In ‘Minotaur’ (2), a divisive political leader discovers that the walls he once erected among people are now divisions within his own psyche, and that the monsters he jailed for their individualities are now rising up.
‘And now it’s your time to tell me’ (3) is a love song to John Moriarty. It’s a eulogy to a metamorphic soul who has touched many aspects of being in this world.
I love thinking of him now. Ethereal in a space of no judgment, unequivocally carnal and majestic, his spirit flies towards human consciousness helping us reach a critical departure. He softly bends a wand – like the lightest bird diving into the ocean – towards a raging humanity; a presence ultimately devoid of purpose and freed from desire. Oh what a perfect place for you to be at John.
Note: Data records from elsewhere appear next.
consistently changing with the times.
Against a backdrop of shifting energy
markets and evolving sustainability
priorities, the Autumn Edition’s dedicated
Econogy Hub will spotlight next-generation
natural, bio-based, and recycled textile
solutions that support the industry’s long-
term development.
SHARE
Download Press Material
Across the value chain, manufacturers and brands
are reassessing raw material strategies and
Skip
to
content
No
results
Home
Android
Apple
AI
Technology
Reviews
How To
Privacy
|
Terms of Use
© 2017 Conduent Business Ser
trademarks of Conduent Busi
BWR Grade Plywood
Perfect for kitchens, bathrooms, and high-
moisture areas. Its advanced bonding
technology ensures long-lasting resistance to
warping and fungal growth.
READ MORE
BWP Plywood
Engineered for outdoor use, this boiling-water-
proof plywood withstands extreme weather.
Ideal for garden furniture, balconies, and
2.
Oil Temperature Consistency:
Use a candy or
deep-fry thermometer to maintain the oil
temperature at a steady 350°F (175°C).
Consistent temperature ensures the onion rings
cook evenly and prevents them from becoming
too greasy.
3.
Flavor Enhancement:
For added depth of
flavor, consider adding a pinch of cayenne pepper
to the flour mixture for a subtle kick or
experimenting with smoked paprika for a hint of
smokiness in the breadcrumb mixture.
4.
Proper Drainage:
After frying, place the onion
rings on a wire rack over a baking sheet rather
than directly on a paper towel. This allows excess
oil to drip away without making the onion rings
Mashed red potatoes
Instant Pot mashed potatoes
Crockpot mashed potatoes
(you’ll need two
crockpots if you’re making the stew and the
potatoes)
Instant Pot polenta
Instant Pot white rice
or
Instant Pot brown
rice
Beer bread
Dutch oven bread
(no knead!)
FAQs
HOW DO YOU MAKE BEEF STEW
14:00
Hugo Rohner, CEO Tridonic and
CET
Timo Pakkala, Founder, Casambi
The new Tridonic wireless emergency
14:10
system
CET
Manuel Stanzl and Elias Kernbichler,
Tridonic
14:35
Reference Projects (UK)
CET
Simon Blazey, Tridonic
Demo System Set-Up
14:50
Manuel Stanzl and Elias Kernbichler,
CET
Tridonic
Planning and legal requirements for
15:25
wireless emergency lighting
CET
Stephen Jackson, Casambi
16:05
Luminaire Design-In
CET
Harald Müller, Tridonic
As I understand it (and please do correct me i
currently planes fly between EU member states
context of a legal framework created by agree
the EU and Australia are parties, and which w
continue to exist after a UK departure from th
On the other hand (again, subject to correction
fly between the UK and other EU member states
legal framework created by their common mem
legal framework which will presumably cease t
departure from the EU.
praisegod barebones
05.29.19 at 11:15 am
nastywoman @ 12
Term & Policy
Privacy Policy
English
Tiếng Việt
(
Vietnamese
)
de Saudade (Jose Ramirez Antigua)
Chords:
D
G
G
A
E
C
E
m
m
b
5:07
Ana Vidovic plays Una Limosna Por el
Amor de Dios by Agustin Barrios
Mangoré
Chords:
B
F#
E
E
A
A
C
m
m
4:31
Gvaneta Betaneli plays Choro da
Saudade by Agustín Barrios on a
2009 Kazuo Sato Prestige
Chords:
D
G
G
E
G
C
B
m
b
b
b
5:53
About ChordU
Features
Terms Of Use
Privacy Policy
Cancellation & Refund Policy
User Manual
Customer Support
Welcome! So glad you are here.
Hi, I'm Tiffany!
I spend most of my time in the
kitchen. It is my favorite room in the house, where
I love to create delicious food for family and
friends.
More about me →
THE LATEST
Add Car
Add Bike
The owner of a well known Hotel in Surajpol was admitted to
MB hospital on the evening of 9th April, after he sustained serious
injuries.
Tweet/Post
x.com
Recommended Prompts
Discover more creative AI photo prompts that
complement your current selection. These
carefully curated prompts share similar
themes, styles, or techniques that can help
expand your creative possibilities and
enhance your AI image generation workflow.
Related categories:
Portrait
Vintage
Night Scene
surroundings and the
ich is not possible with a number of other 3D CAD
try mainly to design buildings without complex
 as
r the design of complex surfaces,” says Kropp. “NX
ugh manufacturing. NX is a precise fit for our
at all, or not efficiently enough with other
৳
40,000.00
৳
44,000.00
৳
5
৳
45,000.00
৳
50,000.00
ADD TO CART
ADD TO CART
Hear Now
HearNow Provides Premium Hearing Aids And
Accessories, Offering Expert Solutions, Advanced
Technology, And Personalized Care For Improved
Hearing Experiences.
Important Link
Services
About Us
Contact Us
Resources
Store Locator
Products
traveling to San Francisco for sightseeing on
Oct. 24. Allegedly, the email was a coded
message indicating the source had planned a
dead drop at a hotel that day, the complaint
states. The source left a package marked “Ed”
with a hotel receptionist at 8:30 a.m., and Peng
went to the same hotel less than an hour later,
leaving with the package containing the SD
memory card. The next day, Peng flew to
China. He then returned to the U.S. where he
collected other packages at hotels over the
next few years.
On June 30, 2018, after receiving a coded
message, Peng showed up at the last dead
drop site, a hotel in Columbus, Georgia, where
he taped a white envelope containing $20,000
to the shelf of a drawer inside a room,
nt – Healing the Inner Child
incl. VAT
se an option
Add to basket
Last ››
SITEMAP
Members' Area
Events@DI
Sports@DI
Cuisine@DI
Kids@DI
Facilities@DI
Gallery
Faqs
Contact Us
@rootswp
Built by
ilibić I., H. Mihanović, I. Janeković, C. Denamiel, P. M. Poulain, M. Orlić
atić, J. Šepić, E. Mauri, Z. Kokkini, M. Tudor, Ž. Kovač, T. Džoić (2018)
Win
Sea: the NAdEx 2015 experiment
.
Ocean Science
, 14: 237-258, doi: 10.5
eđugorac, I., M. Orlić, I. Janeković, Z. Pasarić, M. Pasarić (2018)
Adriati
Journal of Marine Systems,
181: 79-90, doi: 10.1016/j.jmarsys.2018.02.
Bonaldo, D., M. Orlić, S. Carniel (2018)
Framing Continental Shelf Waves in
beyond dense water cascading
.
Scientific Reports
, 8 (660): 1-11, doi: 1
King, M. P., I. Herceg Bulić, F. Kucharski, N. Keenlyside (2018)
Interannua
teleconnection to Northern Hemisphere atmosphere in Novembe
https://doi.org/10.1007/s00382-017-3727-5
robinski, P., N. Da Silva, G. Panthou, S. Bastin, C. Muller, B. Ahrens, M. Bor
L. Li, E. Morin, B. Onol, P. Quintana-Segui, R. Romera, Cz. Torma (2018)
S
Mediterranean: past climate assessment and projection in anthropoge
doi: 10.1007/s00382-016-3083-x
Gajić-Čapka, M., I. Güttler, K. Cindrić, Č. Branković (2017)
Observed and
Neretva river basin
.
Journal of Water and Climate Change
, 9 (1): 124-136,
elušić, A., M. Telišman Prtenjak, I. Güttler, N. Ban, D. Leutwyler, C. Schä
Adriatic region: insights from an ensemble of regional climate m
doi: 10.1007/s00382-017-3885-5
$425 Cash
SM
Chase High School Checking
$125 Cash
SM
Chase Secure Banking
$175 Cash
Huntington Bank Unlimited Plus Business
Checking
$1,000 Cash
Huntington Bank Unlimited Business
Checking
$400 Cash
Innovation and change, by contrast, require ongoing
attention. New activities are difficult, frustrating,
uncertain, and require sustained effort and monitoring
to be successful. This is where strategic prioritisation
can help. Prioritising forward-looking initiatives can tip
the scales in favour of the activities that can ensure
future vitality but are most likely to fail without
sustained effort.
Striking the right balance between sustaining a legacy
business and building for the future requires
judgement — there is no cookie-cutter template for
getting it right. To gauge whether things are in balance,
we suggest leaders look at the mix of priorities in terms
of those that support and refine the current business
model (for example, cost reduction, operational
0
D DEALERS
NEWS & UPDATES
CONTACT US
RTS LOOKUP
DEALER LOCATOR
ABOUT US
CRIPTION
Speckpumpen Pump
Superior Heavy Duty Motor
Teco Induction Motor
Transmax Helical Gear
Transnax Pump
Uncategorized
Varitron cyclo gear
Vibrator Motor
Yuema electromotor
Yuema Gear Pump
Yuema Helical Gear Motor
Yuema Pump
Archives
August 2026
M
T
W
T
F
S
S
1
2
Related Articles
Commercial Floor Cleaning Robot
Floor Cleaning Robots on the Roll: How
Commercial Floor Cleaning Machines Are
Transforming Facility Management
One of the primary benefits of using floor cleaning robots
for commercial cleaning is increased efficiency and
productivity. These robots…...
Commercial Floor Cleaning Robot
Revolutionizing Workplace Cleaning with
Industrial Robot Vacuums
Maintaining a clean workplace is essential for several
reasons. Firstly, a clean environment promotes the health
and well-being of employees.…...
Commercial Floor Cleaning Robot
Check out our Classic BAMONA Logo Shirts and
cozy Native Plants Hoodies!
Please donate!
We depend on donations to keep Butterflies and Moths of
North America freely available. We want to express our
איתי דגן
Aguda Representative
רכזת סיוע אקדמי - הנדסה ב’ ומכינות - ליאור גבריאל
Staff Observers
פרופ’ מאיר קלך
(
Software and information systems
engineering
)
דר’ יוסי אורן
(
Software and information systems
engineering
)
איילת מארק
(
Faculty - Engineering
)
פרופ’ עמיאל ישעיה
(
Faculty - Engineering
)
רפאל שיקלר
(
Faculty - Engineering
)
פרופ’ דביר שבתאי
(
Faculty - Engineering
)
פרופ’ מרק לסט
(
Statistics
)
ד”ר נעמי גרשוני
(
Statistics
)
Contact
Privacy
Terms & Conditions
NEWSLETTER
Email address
In ‘Desert dogs’ (4) I recall a strange incident when I was attacked by starving wild dogs while journeying through the Atlas Mountain in Morocco. In the song, they eat me alive, transforming me into one of them so I can survey humanity from another point of view.
In ‘Metamorphose’ (5) I trace my family origins to discover the first seedlings of my disposition to change and capacity for adaptation to confront the abyss.
‘House by nowhere’ (6) is a parallel look at both the place I live in at the moment, an isolated house among Tuscan fields, and the Dublin life I led.
‘In its peace’ (7) is a folk tale for our troubled times. A migrant travels up towards the Mediterranean Sea, knowing it is both a place of departure and arrival, where all love ends and all love may start again.
It took me then three years to arrange and record the album, and to find the right place to publish it. It is a little present to John Moriarty and to all his loving readers, a eulogy of sorts, which, although it may not exceed its form, carries all the hope that emerges from studying the intricate patterns woven by the author.